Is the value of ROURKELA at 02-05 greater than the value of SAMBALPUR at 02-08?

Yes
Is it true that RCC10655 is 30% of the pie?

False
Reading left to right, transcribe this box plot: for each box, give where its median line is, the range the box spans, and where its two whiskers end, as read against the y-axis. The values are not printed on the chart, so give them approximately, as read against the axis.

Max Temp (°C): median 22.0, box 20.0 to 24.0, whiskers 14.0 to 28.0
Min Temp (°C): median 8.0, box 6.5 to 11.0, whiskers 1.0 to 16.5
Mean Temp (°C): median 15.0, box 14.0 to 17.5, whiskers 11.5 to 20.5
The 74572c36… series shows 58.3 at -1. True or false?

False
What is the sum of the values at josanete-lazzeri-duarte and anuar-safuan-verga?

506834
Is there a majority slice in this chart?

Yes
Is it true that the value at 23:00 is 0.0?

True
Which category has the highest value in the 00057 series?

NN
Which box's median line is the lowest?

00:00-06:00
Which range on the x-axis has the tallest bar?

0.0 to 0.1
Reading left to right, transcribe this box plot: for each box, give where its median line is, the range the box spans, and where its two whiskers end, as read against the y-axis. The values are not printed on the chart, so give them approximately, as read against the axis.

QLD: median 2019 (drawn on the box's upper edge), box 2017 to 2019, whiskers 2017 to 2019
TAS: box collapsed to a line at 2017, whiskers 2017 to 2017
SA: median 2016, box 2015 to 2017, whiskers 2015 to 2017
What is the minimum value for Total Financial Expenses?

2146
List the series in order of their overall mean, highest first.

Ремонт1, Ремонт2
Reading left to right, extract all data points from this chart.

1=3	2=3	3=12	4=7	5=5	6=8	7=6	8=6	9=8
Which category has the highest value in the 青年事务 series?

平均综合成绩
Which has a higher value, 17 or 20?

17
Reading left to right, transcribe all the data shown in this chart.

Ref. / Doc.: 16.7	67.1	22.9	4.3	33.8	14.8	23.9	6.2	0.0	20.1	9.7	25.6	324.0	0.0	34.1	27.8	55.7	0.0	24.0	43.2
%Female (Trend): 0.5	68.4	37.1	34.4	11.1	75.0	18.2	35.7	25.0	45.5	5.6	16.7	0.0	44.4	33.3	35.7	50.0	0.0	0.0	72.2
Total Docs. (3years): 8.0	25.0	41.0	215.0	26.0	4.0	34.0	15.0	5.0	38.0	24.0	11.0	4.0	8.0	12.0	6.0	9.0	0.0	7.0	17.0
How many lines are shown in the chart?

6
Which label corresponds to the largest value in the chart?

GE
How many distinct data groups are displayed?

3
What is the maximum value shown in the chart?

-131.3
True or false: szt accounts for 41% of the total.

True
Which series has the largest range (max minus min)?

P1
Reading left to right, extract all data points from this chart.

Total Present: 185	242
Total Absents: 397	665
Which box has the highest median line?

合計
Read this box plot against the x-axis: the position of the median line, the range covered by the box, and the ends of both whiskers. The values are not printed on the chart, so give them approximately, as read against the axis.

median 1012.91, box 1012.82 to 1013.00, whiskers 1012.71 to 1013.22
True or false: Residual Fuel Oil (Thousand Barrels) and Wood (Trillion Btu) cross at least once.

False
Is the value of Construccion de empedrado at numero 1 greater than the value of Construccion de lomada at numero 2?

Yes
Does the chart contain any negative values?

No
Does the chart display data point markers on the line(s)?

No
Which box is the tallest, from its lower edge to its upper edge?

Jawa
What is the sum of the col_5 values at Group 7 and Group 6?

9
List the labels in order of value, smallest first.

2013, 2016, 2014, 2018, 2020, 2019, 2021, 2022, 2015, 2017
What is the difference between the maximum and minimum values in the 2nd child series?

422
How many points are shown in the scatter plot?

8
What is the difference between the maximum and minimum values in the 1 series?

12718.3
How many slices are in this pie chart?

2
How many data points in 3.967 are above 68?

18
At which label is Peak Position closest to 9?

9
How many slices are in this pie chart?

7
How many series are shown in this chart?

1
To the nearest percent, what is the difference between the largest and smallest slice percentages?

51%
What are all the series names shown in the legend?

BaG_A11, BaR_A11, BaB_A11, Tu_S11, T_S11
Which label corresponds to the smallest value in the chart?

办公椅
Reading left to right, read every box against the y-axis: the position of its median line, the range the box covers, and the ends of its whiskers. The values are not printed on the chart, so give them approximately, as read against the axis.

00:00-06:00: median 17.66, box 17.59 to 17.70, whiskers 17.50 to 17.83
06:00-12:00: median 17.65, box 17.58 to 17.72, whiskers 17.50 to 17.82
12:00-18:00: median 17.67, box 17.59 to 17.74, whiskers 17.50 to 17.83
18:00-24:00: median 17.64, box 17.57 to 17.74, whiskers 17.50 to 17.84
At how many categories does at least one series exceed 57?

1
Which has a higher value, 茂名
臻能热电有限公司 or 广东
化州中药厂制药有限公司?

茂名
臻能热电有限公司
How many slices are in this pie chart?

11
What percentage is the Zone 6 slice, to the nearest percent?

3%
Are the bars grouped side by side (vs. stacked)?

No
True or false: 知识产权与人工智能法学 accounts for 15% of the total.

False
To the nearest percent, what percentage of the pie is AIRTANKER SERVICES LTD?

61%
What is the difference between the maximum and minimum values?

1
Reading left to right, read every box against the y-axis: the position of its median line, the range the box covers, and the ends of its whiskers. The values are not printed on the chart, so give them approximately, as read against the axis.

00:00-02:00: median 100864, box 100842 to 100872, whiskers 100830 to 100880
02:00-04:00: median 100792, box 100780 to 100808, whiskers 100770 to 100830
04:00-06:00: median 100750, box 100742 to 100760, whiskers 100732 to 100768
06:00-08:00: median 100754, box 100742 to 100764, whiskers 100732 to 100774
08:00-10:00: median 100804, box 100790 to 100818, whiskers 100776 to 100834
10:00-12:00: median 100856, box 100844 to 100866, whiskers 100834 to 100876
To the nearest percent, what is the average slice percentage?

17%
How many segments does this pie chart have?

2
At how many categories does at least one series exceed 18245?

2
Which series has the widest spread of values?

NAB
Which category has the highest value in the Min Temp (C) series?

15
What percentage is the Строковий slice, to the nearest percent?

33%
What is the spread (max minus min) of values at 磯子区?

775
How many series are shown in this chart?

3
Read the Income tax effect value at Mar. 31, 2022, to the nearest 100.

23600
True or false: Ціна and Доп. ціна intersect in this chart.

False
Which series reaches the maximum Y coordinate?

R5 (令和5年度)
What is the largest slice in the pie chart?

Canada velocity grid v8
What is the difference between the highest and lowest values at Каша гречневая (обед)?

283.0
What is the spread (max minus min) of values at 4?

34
§
*Assignment*.
Starting with the first of the lines above and going on through the line that contains "Which box's median line is the lowest?", give those lines as a numbered list, leaving out the blank ones.

*Solution to the exercise*.
1. Is the value of ROURKELA at 02-05 greater than the value of SAMBALPUR at 02-08?
2. Yes
3. Is it true that RCC10655 is 30% of the pie?
4. False
5. Reading left to right, transcribe this box plot: for each box, give where its median line is, the range the box spans, and where its two whiskers end, as read against the y-axis. The values are not printed on the chart, so give them approximately, as read against the axis.
6. Max Temp (°C): median 22.0, box 20.0 to 24.0, whiskers 14.0 to 28.0
7. Min Temp (°C): median 8.0, box 6.5 to 11.0, whiskers 1.0 to 16.5
8. Mean Temp (°C): median 15.0, box 14.0 to 17.5, whiskers 11.5 to 20.5
9. The 74572c36… series shows 58.3 at -1. True or false?
10. False
11. What is the sum of the values at josanete-lazzeri-duarte and anuar-safuan-verga?
12. 506834
13. Is there a majority slice in this chart?
14. Yes
15. Is it true that the value at 23:00 is 0.0?
16. True
17. Which category has the highest value in the 00057 series?
18. NN
19. Which box's median line is the lowest?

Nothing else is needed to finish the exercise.